Майлз съежился. – Только не… не на ужин. Не в ближайшее время.
– Мое беглое знакомство с ней было таким удручающе недолгим. Но то малое, что я успел заметить, показалось мне весьма привлекательным. Не слишком худая. Она славно вырывалась, просто отлетела от меня, – при этом воспоминании граф Форкосиган коротко усмехнулся. Отец Майлза разделял архаичный барраярский идеал женской красоты, подразумевавший способность выжить в относительно голодное время; Майлз признал, что и его самого впечатляет подобный стиль. – И в меру атлетична. Несомненно, от тебя она бы убежала. В следующий раз я порекомендовал бы тебе прибегнуть к уговорам, а не прямому преследованию.
– Я пытался, – вздохнул Майлз.
Граф поглядел на своего сына, полушутливо-полусерьезно. – Знаешь, эта твоя вереница женщин очень смущала нас с матерью. Мы не могли сказать, предстоит нам породниться с кем-то из них или нет.
– Какая такая вереница? – возмутился Майлз. – Я приводил домой только одну галактическую подружку. Одну. И я не виноват, что с ней у нас не сложилось.
– Плюс еще несколько украшавших рапорты Иллиана… гм… необычных леди, с которыми так далеко не зашло.

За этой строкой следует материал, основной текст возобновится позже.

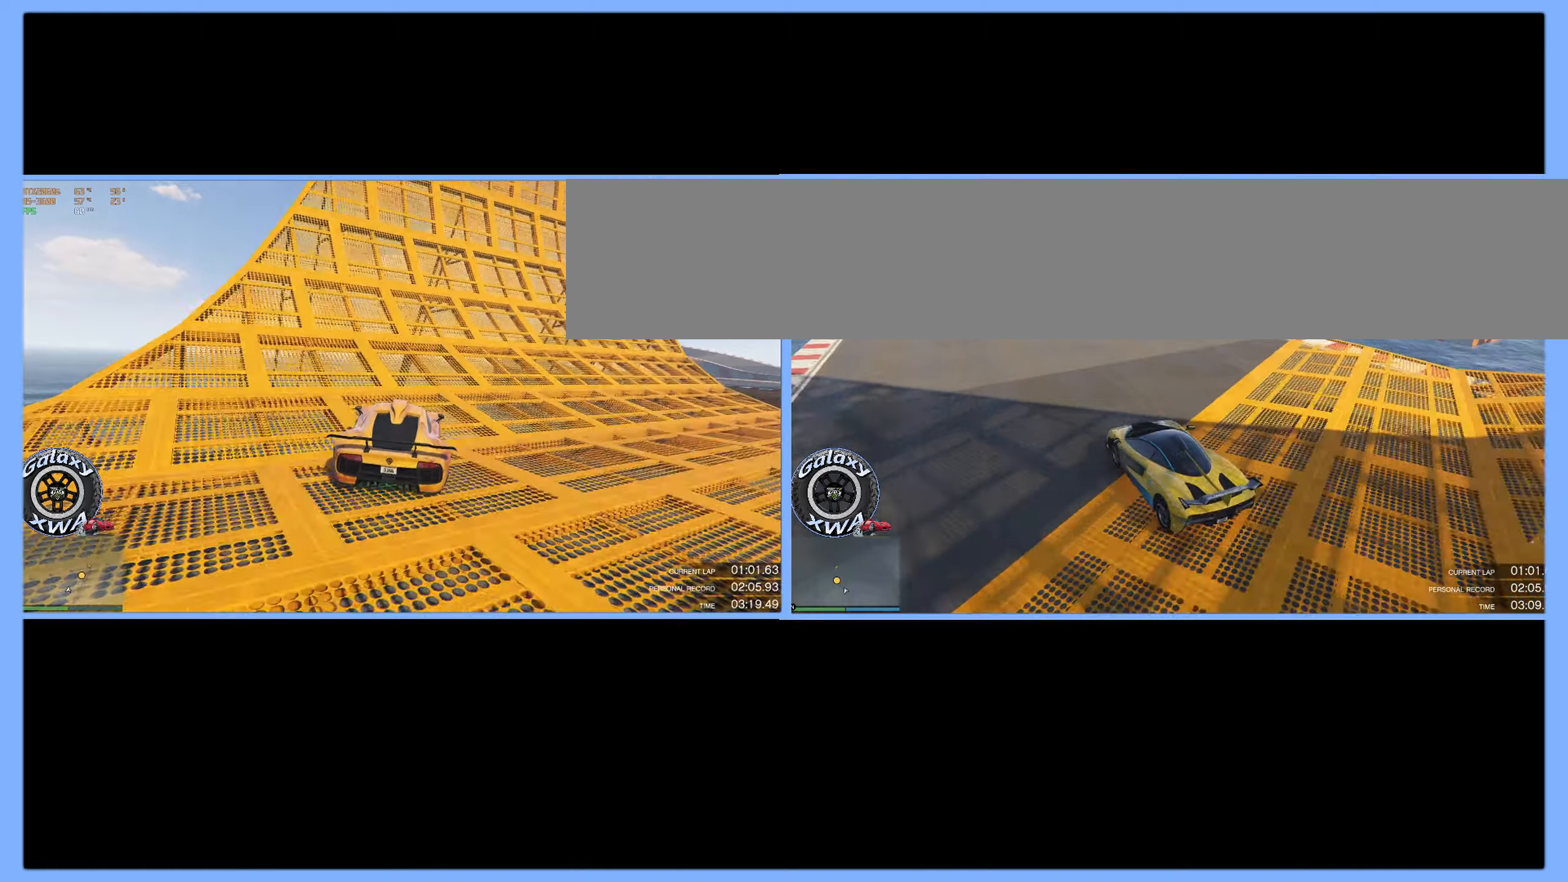
{"buttons": ["R2"], "left_stick": "center", "events": []}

Майлзу показалось, что глаза у него буквально вылезают на лоб. – Но как он мог… Иллиан никогда не знал… он никогда не сказал бы вам о… Нет. Не говори мне. Знать не хочу. Но, клянусь, в следующий раз, когда я его увижу… – он с негодованием посмотрел на графа, который смеялся над ним, сохраняя совершенно невозмутимое лицо. – Думаю, Саймон не вспомнит. Или притворится, что не помнит. У него развилась чертовски удобная выборочная амнезия. – И добавил: – Ну, как бы то ни было, о главных из них я Катерине рассказал, вот так-то.
– О? Каялся или хвастал?
– Готовился к решающему моменту. Честность… это единственный способ держаться с нею.
– Честность – единственный способ держаться с кем угодно, когда вы так близки, что буквально живете в шкуре друг друга. Итак… эта Катерина – еще одно преходящее увлечение? – граф помолчал, сощурившись. – Или та самая, что будет любить моего сына вечно и горячо, станет содержать в достатке его дом и собственность, пребудет подле него в опасности, нужде и смерти и поднесет руку моего внука к моему поминальному возжиганию?
Майлз на мгновение замолк, восхищавшись, как это отец умеет вот так выстраивать строки. В памяти у него всплыла картинка, как боевой десантный катер прицельно высаживает диверсантов. – Это было бы… ответом, сэр. Со всем вышеупомянутым, – он сглотнул. – Надеюсь. Если я снова не сморожу глупость.
– Так когда мы сможем увидеться с ней? – благоразумно переспросил граф.
– Все еще пока не улажено. – Майлз встал на ноги, ощущая, что мгновение, пока он еще может отступить с достоинством, быстро ускользает прочь. – Я дам вам знать.
Но граф не стал больше подшучивать. Его взгляд, обращенный на сына, сделался серьезным, хотя был все таким же теплым. – Я рад, что ты встретил ее уже будучи достаточно взрослым, чтобы твердо знать, чего ты хочешь.
Майлз отдал ему приветствие аналитика – неопределенный взмах двумя пальцами где-то возле лба. – Я тоже, сэр.